The book starts by examining charges that computing threatens democratic values. Is computing creating a technological elite? Does it foster dehumanization and a de-skilled workforce? And what of the opposite claim that computing will foster a new era of electronic democracy--a network nation in which participatory team approaches and electronic civic democracy displace hierarchical models of the past? Empirical data and case studies on both sides of these and other related questions are examined from a social science viewpoint.

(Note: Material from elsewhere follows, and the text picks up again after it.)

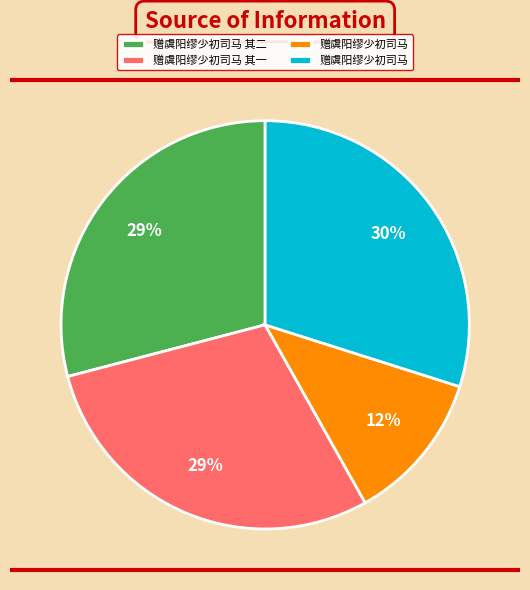

To the nearest percent, what is the average slice percentage?

25%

Subsequent chapters deal with computing as a threat to privacy, intellectual property rights in a computer era, computer crime by individuals and organizations, gender and race inequity, technostress and health issues, liability for the effects of computing and numerous related topics. Discussion of the social issues and problems of computing leads into chapters which examine employee resistance to computing, sociotechnical change, information cultures and success factors in computing implementation. Final chapters of the book deal with arguments that information technology investment may not lead to productivity gains. The call for establishment of a national information technology policy to meet the demands of global competition is then taken up. Public goods theory is discussed as a background to reviewing governmental efforts to regulate or promote information technology up through the current proposals of the Clinton Administration. A concluding section on computing and public policy accountability argues for a focus which takes account of the social factors behind successful technological implementation and is not blind hardware-oriented subsidy of all forms of information technology investment.